Task instructions:
Reproduce the items word for word, starting at the line that contains "pose: elev=90.4 azim=226.0" and ending after the line that contains "Dot at: (177, 400)". Leave the pictures out.

Supplied data:
* Start *

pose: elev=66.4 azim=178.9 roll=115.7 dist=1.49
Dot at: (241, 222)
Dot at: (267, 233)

* End *
* Start *

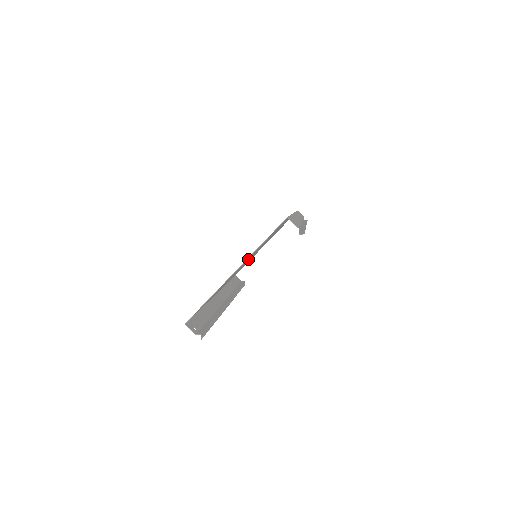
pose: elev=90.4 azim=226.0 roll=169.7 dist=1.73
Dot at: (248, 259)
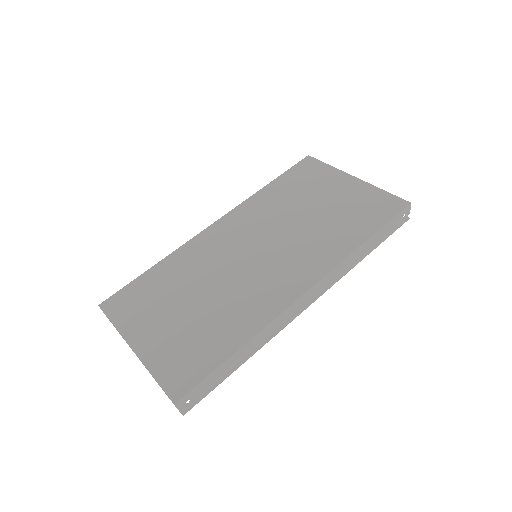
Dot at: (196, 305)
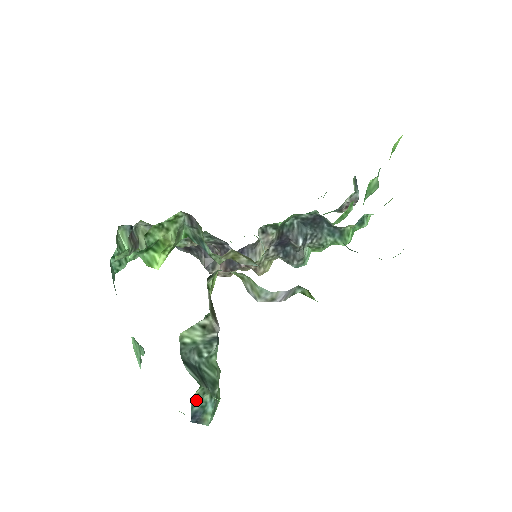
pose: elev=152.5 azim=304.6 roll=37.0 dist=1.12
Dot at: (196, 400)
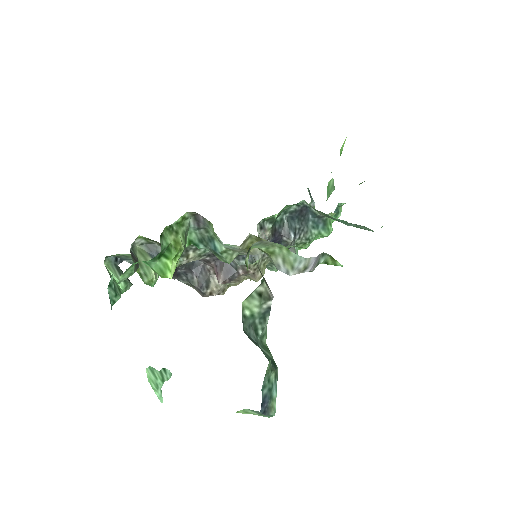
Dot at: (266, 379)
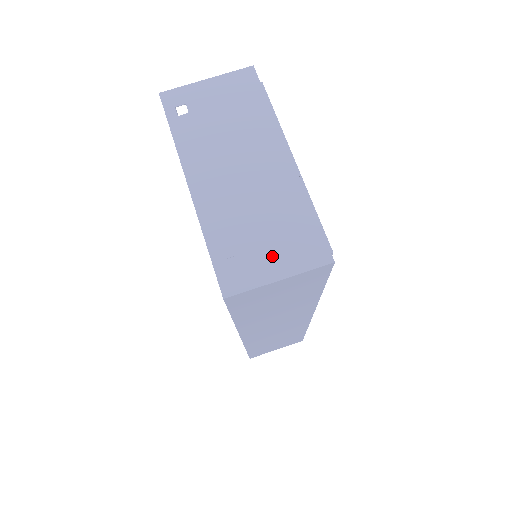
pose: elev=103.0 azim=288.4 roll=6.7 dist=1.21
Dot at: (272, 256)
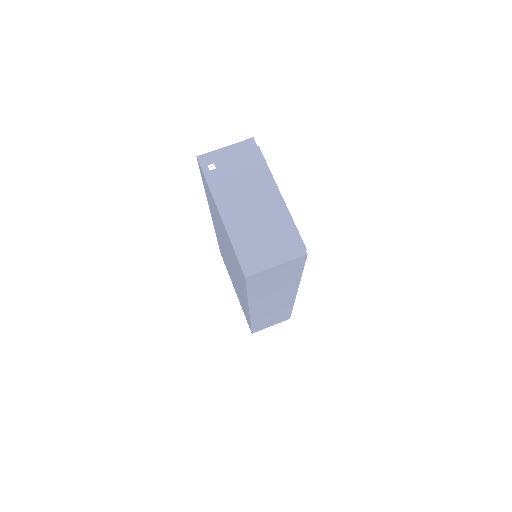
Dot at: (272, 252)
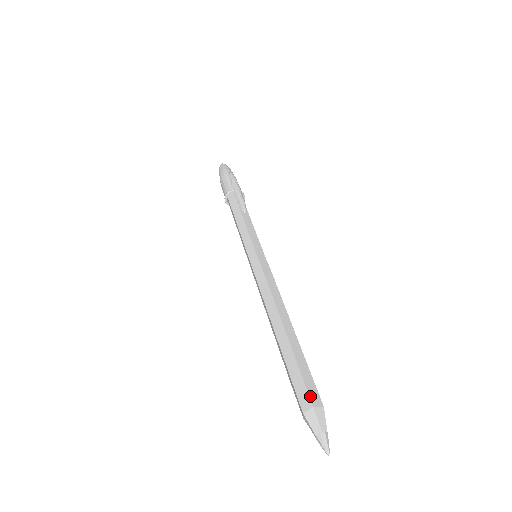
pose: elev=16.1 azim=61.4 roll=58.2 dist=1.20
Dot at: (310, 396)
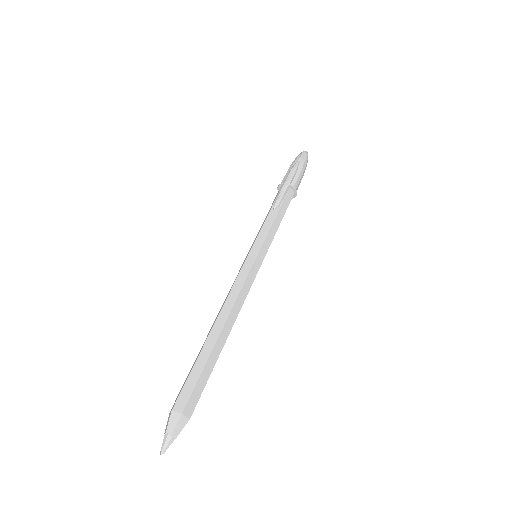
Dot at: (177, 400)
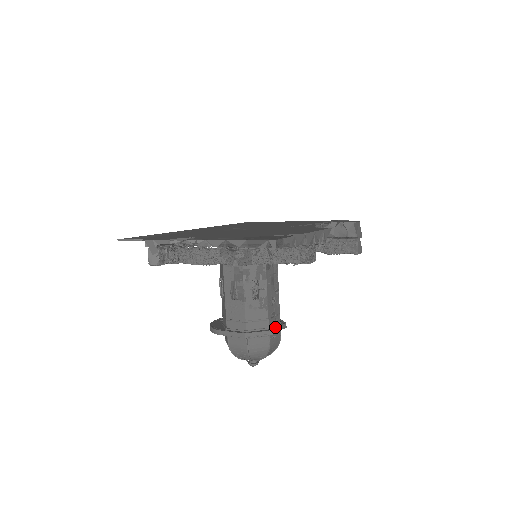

* End *

Solution to this problem:
pose: elev=90.4 azim=226.0 roll=169.7 dist=1.73
Dot at: (248, 259)
Dot at: (196, 305)
pose: elev=152.5 azim=304.6 roll=37.0 dist=1.12
Dot at: (196, 400)
Dot at: (266, 379)
pose: elev=103.0 azim=288.4 roll=6.7 dist=1.21
Dot at: (272, 256)
Dot at: (272, 252)
pose: elev=16.1 azim=61.4 roll=58.2 dist=1.20
Dot at: (310, 396)
Dot at: (177, 400)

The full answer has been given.